*Data extracts*:
════════════════════
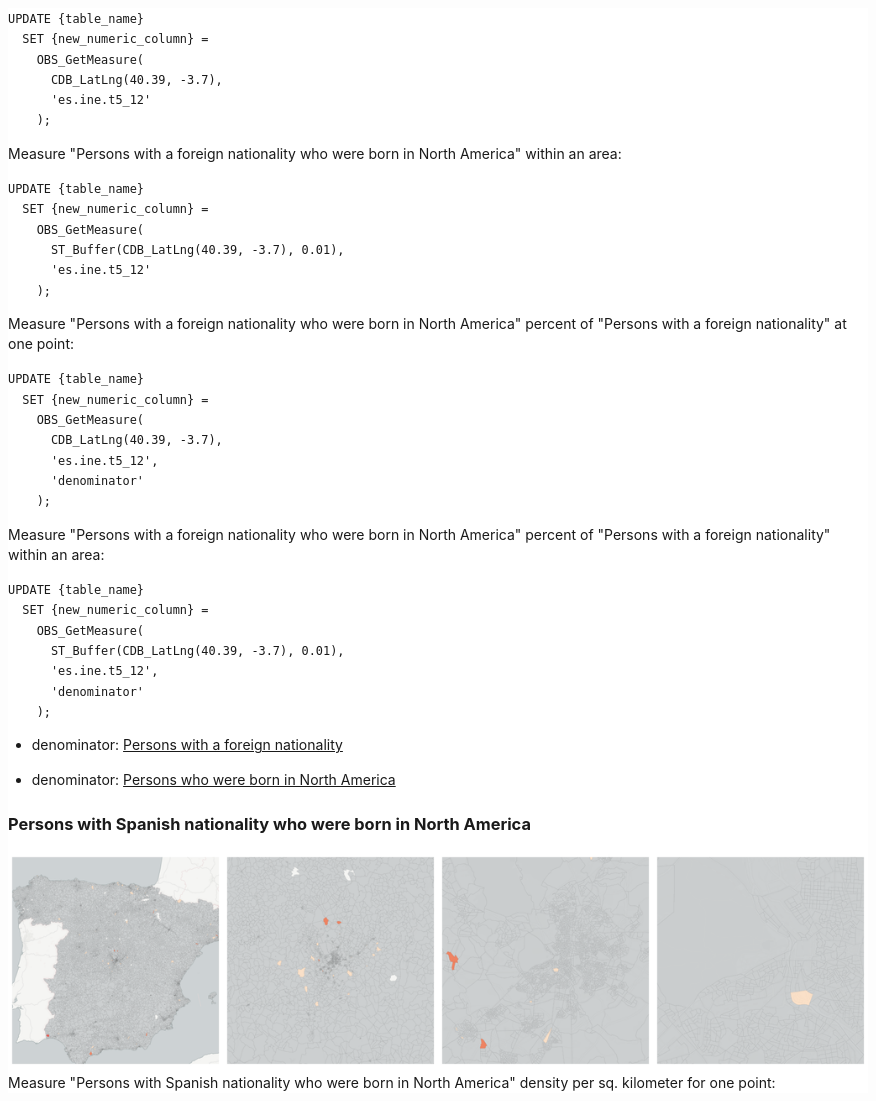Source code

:     UPDATE {table_name}
      SET {new_numeric_column} =
        OBS_GetMeasure(
          CDB_LatLng(40.39, -3.7),
          'es.ine.t5_12'
        );

Measure &quot;Persons with a foreign nationality who were born in North America&quot; within an area:

    UPDATE {table_name}
      SET {new_numeric_column} =
        OBS_GetMeasure(
          ST_Buffer(CDB_LatLng(40.39, -3.7), 0.01),
          'es.ine.t5_12'
        );

Measure &quot;Persons with a foreign nationality who were born in North America&quot; percent of &quot;Persons with a foreign nationality&quot; at one point:

    UPDATE {table_name}
      SET {new_numeric_column} =
        OBS_GetMeasure(
          CDB_LatLng(40.39, -3.7),
          'es.ine.t5_12',
          'denominator'
        );

Measure &quot;Persons with a foreign nationality who were born in North America&quot; percent of &quot;Persons with a foreign nationality&quot; within an area:

    UPDATE {table_name}
      SET {new_numeric_column} =
        OBS_GetMeasure(
          ST_Buffer(CDB_LatLng(40.39, -3.7), 0.01),
          'es.ine.t5_12',
          'denominator'
        );

* denominator: [Persons with a foreign nationality](#es-ine-t6-2)

* denominator: [Persons who were born in North America](#es-ine-t4-6)


### <a name="persons-with-spanish-nationality-who-were-born-in-north-america"></a><a name="es-ine-t5-11"></a>Persons with Spanish nationality who were born in North America

[<img alt="../../_images/es.ine.t5_11.png" src="../../_images/es.ine.t5_11.png" style="width: 100%;" />](../../_images/es.ine.t5_11.png)Measure &quot;Persons with Spanish nationality who were born in North America&quot;  density per sq. kilometer  for one point:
════════════════════
*Task details*: Restate the data above word for word. Do not include the images.

*Reply to the exercise*:
Source code

:     UPDATE {table_name}
      SET {new_numeric_column} =
        OBS_GetMeasure(
          CDB_LatLng(40.39, -3.7),
          'es.ine.t5_12'
        );

Measure &quot;Persons with a foreign nationality who were born in North America&quot; within an area:

    UPDATE {table_name}
      SET {new_numeric_column} =
        OBS_GetMeasure(
          ST_Buffer(CDB_LatLng(40.39, -3.7), 0.01),
          'es.ine.t5_12'
        );

Measure &quot;Persons with a foreign nationality who were born in North America&quot; percent of &quot;Persons with a foreign nationality&quot; at one point:

    UPDATE {table_name}
      SET {new_numeric_column} =
        OBS_GetMeasure(
          CDB_LatLng(40.39, -3.7),
          'es.ine.t5_12',
          'denominator'
        );

Measure &quot;Persons with a foreign nationality who were born in North America&quot; percent of &quot;Persons with a foreign nationality&quot; within an area:

    UPDATE {table_name}
      SET {new_numeric_column} =
        OBS_GetMeasure(
          ST_Buffer(CDB_LatLng(40.39, -3.7), 0.01),
          'es.ine.t5_12',
          'denominator'
        );

* denominator: [Persons with a foreign nationality](#es-ine-t6-2)

* denominator: [Persons who were born in North America](#es-ine-t4-6)


### <a name="persons-with-spanish-nationality-who-were-born-in-north-america"></a><a name="es-ine-t5-11"></a>Persons with Spanish nationality who were born in North America

[<img alt="../../_images/es.ine.t5_11.png" src="../../_images/es.ine.t5_11.png" style="width: 100%;" />](../../_images/es.ine.t5_11.png)Measure &quot;Persons with Spanish nationality who were born in North America&quot;  density per sq. kilometer  for one point:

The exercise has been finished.